Tobry did not answer.

‘I hate waiting,’ said Rix. ‘What if you miss? What if one of the guards cuts Tali’s throat before we can stop him?’

‘It’ll be a better fate than awaits her in Cython.’

Rix had seen throats cut before. That was how thieves in Palace Ricinus were dealt with, and Lady Ricinus required the household to bear witness. His artist’s eye could see bright pearls of blood all over Tali’s luminously pale skin …

‘You’d better not miss.’

‘Shut up, they’re coming,’ said Tobry.

Orlyk, a heavyset, squat woman, was limping along the track towards the nearer end of the isthmus. Behind her came a small sinewy woman wearing a large pack, then a tall male guard, then Tali, her hands bound in front of her, followed by the big man Rannilt called Tinyhead, and another guard.

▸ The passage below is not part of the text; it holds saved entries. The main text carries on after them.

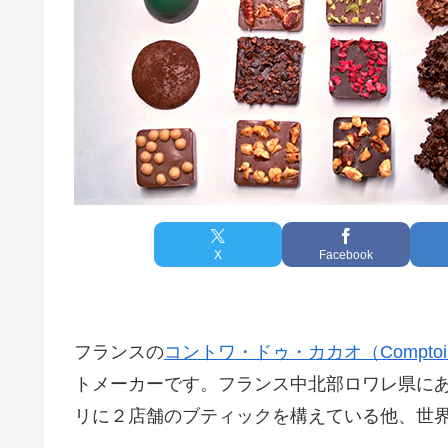
X
Facebook
フランスの
コントワ・ドゥ・カカオ（Comptoir 
トメーカーです。フランス中北部ロワレ県にあ
リに２店舗のブティックを構えている他、世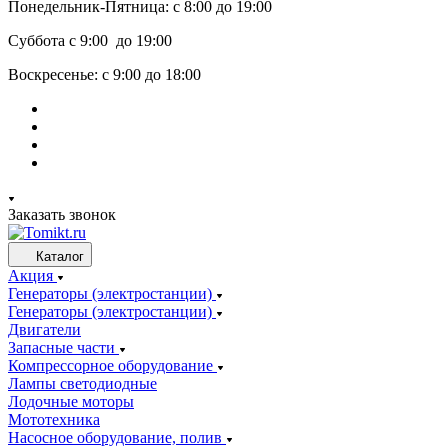
Понедельник-Пятница: с 8:00 до 19:00
Суббота с 9:00 до 19:00
Воскресенье: с 9:00 до 18:00
Заказать звонок
Каталог
Акция
Генераторы (электростанции)
Генераторы (электростанции)
Двигатели
Запасные части
Компрессорное оборудование
Лампы светодиодные
Лодочные моторы
Мототехника
Насосное оборудование, полив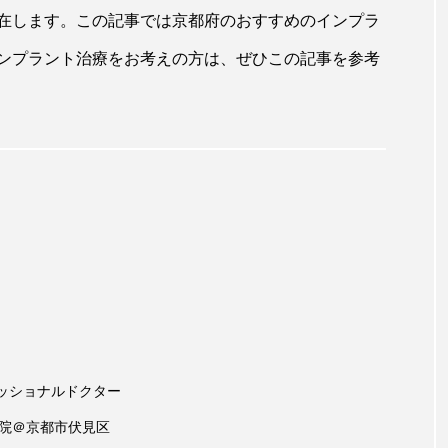
在します。この記事では京都府のおすすめのインプラ
ンプラント治療をお考えの方は、ぜひこの記事を参考
ッショナルドクター
医院＠京都市伏見区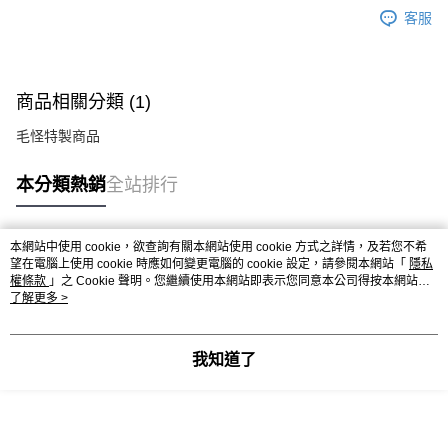
客服
商品相關分類 (1)
毛怪特製商品
本分類熱銷
全站排行
本網站中使用 cookie，欲查詢有關本網站使用 cookie 方式之詳情，及若您不希
熱門標籤
望在電腦上使用 cookie 時應如何變更電腦的 cookie 設定，請參閱本網站「
隱私
權條款
」之 Cookie 聲明。您繼續使用本網站即表示您同意本公司得按本網站使
用條款之 Cookie 聲明使用 cookie。
了解更多 >
我知道了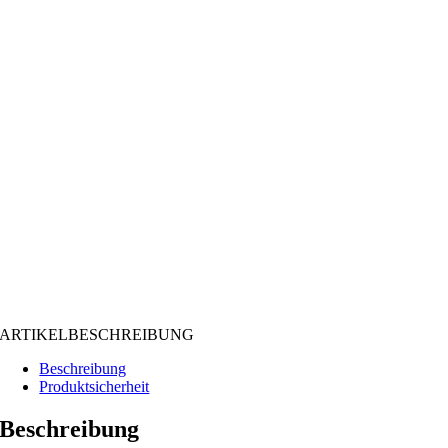
ARTIKELBESCHREIBUNG
Beschreibung
Produktsicherheit
Beschreibung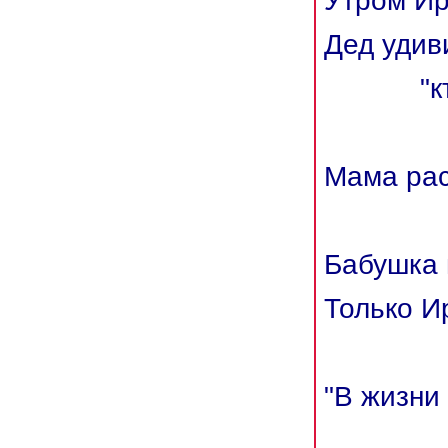
Утром Ир
Дед удив
"кто э
Мама рас
папа 
Бабушка 
Только И
от с
"В жизни
лучше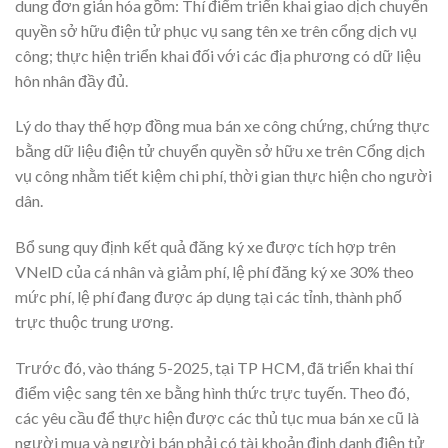
dung đơn giản hóa gồm: Thí điểm triển khai giao dịch chuyển
quyền sở hữu điện tử phục vụ sang tên xe trên cổng dịch vụ
công; thực hiện triển khai đối với các địa phương có dữ liệu
hôn nhân đầy đủ.
Lý do thay thế hợp đồng mua bán xe công chứng, chứng thực
bằng dữ liệu điện tử chuyển quyền sở hữu xe trên Cổng dịch
vụ công nhằm tiết kiệm chi phí, thời gian thực hiện cho người
dân.
Bổ sung quy định kết quả đăng ký xe được tích hợp trên
VNelD của cá nhân và giảm phí, lệ phí đăng ký xe 30% theo
mức phí, lệ phí đang được áp dụng tại các tỉnh, thành phố
trực thuộc trung ương.
Trước đó, vào tháng 5-2025, tại TP HCM, đã triển khai thí
điểm việc sang tên xe bằng hình thức trực tuyến. Theo đó,
các yêu cầu để thực hiện được các thủ tục mua bán xe cũ là
người mua và người bán phải có tài khoản định danh điện tử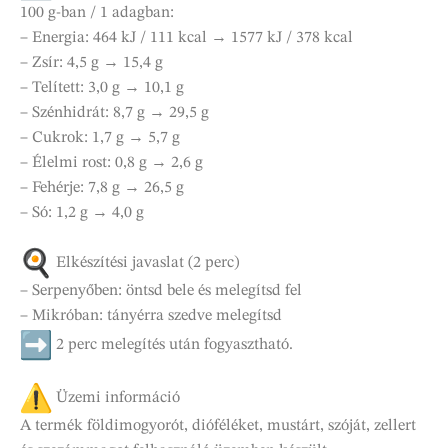
100 g-ban / 1 adagban:
– Energia: 464 kJ / 111 kcal → 1577 kJ / 378 kcal
– Zsír: 4,5 g → 15,4 g
– Telített: 3,0 g → 10,1 g
– Szénhidrát: 8,7 g → 29,5 g
– Cukrok: 1,7 g → 5,7 g
– Élelmi rost: 0,8 g → 2,6 g
– Fehérje: 7,8 g → 26,5 g
– Só: 1,2 g → 4,0 g
Elkészítési javaslat (2 perc)
– Serpenyőben: öntsd bele és melegítsd fel
– Mikróban: tányérra szedve melegítsd
2 perc melegítés után fogyasztható.
Üzemi információ
A termék földimogyorót, dióféléket, mustárt, szóját, zellert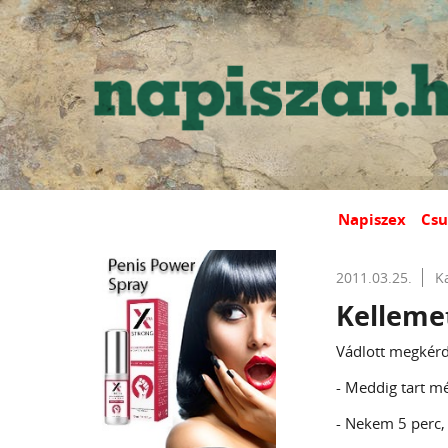
Napiszex
Csu
2011.03.25.
K
Kelleme
Vádlott megkérd
- Meddig tart mé
- Nekem 5 perc,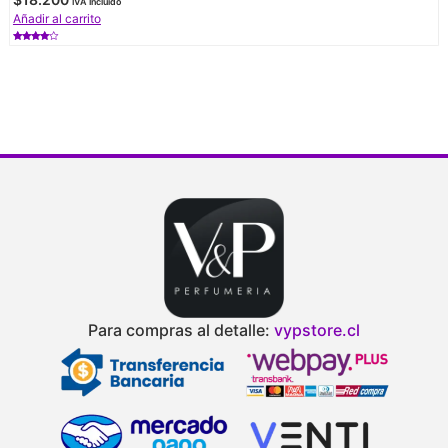
IVA Incluido
Añadir al carrito
Valorado
con
4.50
de 5
Para compras al detalle:
vypstore.cl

Tobry cursed. ‘There’s five. Rannilt only said four.’

‘They’re too close together,’ Rix said hoarsely, ‘and Tali’s hands are tied. Even if you take the leader down, any of the others can kill her in seconds. I don’t like the look of that small woman, either.’

‘What don’t you like about her?’

‘Just an instinct.’

‘She doesn’t seem to be armed.’

‘Even more worrying. Get ready, but we don’t shoot until they’re well clear of those boulders or they’ll run for cover.’

Rix laid the phial arrow to hand, plus four ordinary arrows. In practice he could shoot ten arrows a minute, even with the heavy draw of this bow, but with the extreme range, and the awkwardness of him drawing and Tobry aiming, they would be lucky to get three arrows off in that time. And there were five targets.

After firing the arrows they had two hundred yards to run. On level ground he could do that in twenty-five seconds but it would take more than a minute down this rubbly slope. Tali could be dead by then. And what if the wrythen had got to Tobry, and was planning to take command of him at the critical moment? Rix shot a quick glance his way, afraid of what he might see in his friend’s bruised eyes.

‘Something the matter?’ said Tobry.

‘Nah!’

Then it got worse.

‘More of them.’ Tobry was staring to the east. ‘Coming the other way. Hope Rannilt has sense enough to keep out of sight.’

‘It must be the second squad. The ones who were going to kill Tali straight away.’

‘They’re between us and the horses,’ said Rix. ‘Even if we can rescue Tali, how do we get back to Rannilt?’